(Document layout detection data)
^^^^^^^^^^^^^^^^
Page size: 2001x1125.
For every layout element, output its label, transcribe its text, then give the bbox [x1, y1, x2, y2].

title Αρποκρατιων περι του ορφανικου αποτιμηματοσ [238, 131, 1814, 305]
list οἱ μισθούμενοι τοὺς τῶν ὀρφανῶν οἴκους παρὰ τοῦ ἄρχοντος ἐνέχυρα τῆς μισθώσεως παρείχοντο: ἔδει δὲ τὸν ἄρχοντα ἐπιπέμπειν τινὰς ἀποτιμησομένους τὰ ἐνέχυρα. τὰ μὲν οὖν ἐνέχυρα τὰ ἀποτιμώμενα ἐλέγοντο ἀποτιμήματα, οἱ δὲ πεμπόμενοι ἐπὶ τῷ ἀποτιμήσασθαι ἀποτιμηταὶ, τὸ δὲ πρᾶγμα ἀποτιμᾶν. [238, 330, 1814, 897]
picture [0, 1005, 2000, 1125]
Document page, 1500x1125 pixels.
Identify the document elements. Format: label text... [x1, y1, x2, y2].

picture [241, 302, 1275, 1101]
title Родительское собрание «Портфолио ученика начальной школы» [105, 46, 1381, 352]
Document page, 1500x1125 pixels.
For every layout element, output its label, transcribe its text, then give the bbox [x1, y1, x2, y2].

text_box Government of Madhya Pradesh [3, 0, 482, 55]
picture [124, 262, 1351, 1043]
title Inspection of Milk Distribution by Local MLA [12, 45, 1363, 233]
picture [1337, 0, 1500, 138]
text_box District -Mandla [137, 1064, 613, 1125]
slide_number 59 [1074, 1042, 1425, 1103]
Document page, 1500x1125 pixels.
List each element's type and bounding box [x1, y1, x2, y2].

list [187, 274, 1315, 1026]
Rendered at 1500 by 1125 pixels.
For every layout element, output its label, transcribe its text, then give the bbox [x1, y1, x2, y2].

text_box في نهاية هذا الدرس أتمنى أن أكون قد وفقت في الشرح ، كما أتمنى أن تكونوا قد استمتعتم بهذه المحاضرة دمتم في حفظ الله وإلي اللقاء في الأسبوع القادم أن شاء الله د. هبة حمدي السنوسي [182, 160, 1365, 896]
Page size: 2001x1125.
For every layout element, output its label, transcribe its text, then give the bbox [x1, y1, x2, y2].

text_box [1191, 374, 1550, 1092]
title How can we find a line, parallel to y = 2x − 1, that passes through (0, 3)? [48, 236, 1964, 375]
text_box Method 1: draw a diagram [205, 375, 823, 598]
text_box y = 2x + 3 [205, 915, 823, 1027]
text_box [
^^^^^^^^^^^^^^^^
Exactly as written, please output every entry.

Page size: 2001x1125.
For every layout element, output its label, transcribe its text, then give the bbox [x1, y1, x2, y2].

title Αρποκρατιων περι του ορφανικου αποτιμηματοσ [238, 131, 1814, 305]
list οἱ μισθούμενοι τοὺς τῶν ὀρφανῶν οἴκους παρὰ τοῦ ἄρχοντος ἐνέχυρα τῆς μισθώσεως παρείχοντο: ἔδει δὲ τὸν ἄρχοντα ἐπιπέμπειν τινὰς ἀποτιμησομένους τὰ ἐνέχυρα. τὰ μὲν οὖν ἐνέχυρα τὰ ἀποτιμώμενα ἐλέγοντο ἀποτιμήματα, οἱ δὲ πεμπόμενοι ἐπὶ τῷ ἀποτιμήσασθαι ἀποτιμηταὶ, τὸ δὲ πρᾶγμα ἀποτιμᾶν. [238, 330, 1814, 897]
picture [0, 1005, 2000, 1125]
Document page, 1500x1125 pixels.
Identify the document elements. Format: label text... [x1, y1, x2, y2].

picture [241, 302, 1275, 1101]
title Родительское собрание «Портфолио ученика начальной школы» [105, 46, 1381, 352]
Document page, 1500x1125 pixels.
For every layout element, output its label, transcribe its text, then give the bbox [x1, y1, x2, y2].

text_box Government of Madhya Pradesh [3, 0, 482, 55]
picture [124, 262, 1351, 1043]
title Inspection of Milk Distribution by Local MLA [12, 45, 1363, 233]
picture [1337, 0, 1500, 138]
text_box District -Mandla [137, 1064, 613, 1125]
slide_number 59 [1074, 1042, 1425, 1103]
Document page, 1500x1125 pixels.
List each element's type and bounding box [x1, y1, x2, y2].

list [187, 274, 1315, 1026]
Rendered at 1500 by 1125 pixels.
For every layout element, output its label, transcribe its text, then give the bbox [x1, y1, x2, y2].

text_box في نهاية هذا الدرس أتمنى أن أكون قد وفقت في الشرح ، كما أتمنى أن تكونوا قد استمتعتم بهذه المحاضرة دمتم في حفظ الله وإلي اللقاء في الأسبوع القادم أن شاء الله د. هبة حمدي السنوسي [182, 160, 1365, 896]
Page size: 2001x1125.
For every layout element, output its label, transcribe its text, then give the bbox [x1, y1, x2, y2].

text_box [1191, 374, 1550, 1092]
title How can we find a line, parallel to y = 2x − 1, that passes through (0, 3)? [48, 236, 1964, 375]
text_box Method 1: draw a diagram [205, 375, 823, 598]
text_box y = 2x + 3 [205, 915, 823, 1027]
text_box [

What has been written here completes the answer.